Monday, November 30

Mentor. Guide. Leader - Gulafsha Khan's story

Gulafsha Khan - Teacher, Magic Bus


Not far from the historic city of the erstwhile Mughal Rulers, Delhi, is the large settlement colony of Bhalswa. In stark contrast to the grandeur of the capital city, Bhalswa can best be described as Delhi’s largest dumping ground. It is difficult to conceive that the shantytown is home to thousands of families who were evicted from slums in Delhi and resettled near a landfill site. It is even harder to believe that a young girl could rise like a phoenix from under the pervasive haze of the putrid and toxic methane gas.

Gulafsha Khan was a young girl when her family was forced to move to Bhalswa. “We lived in a slum in Nizammudin in South Delhi with access to clean water and electricity. We were horrified when we got to Bhalswa. The area was a desolate jungle swarming with snakes. People were so despondent that they wanted to run away. When the settlers began digging the earth to stand their shelters, they found countless bones. It was a creepy place”, recalls Gulafsha. Her five siblings and parents struggled to make ends meet then and it is not very different now. Most of the community’s population is well below the poverty line. Men and women work as daily wage workers at construction sites while some women find employment as maids in more affluent areas nearby.

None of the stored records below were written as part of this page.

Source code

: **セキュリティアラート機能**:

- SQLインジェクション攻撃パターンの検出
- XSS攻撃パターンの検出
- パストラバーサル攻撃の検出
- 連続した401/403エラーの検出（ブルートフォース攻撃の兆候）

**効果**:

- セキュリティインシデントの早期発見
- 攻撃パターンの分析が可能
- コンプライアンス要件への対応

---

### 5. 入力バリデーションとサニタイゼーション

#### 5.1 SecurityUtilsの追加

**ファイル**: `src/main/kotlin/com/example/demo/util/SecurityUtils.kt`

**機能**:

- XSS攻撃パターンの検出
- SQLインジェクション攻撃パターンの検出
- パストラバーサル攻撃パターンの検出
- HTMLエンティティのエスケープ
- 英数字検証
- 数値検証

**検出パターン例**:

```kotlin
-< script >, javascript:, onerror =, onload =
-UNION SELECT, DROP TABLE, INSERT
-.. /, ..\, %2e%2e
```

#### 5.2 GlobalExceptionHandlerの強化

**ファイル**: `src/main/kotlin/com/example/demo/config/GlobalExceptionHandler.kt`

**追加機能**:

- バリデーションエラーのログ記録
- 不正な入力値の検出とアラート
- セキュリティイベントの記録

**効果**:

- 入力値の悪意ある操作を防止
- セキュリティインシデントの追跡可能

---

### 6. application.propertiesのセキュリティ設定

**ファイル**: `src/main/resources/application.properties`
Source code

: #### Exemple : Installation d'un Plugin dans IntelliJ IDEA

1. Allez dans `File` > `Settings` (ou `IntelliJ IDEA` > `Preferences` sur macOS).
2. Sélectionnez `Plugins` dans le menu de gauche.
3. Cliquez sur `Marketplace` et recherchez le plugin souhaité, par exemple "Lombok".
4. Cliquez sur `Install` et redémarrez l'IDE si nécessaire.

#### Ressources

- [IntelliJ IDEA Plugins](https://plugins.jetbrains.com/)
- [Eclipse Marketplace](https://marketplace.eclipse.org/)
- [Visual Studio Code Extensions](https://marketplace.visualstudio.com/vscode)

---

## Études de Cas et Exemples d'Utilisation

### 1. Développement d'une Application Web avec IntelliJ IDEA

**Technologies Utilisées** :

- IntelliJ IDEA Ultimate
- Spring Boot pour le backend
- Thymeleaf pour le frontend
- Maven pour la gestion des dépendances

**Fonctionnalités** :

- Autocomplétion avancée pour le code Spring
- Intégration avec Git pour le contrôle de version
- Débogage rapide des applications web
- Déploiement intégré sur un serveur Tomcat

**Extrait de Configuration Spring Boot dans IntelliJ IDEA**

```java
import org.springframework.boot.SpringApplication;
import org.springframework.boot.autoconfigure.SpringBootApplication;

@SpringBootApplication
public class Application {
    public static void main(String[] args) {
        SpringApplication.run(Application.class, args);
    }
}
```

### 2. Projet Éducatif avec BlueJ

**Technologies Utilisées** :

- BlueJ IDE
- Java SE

Over time, the settlement degenerated into a slum while the peripheral area developed with the setting up of two primary schools and one secondary school. Gulafsha and her five siblings found their way to school while living in a one-room slum with their parents.

In 2011, Gulafsha heard about the NGO Magic Bus from her friends. She went to meet its volunteers, Santosh and Mahadev, and learned that Magic Bus worked to drive change in the areas of education, health and hygiene and reproductive health. 

Gulafsha says, “I signed up for the Community Youth Leader (CYL) Programme. After my six day training, I had to make a group of 25 kids and teach through play. I approached several parents to permit their children to join the activities in a nearby park. Many declined for safety reasons. I had to build their trust in me over time to prove to them that I was a responsible girl.” The volunteers at Magic Bus recognized Gulafsha’s enthusiasm and extraordinary mentoring skills and awarded her CYL of the month. They consistently encouraged her to pursue her education while gently cajoling her parents to agree.

Subsequently, Gulafsha also received other essential training such as computer literacy skills and functional English, as part of the Magic Bus Livelihoods Programme.

“It has not been easy for me to step out to work. My community has constantly taunted my parents for letting me work and in turn my parents have often pressured me to abandon social work.

When I am with my group of children I feel like a child again. In the time I spend with them, I forget my worries about the present and the future entirely.”

Gulafsha with the children of Magic Bus 

Gulafsha realized that her parents could not afford her college education so she began giving home tuitions to middle-school children. “I now pay my college fee from my earnings”, says Gulafsha. “I want to study further to qualify for a teacher’s job.”

Guafsha, 19, wants to live life on her own terms and she does today.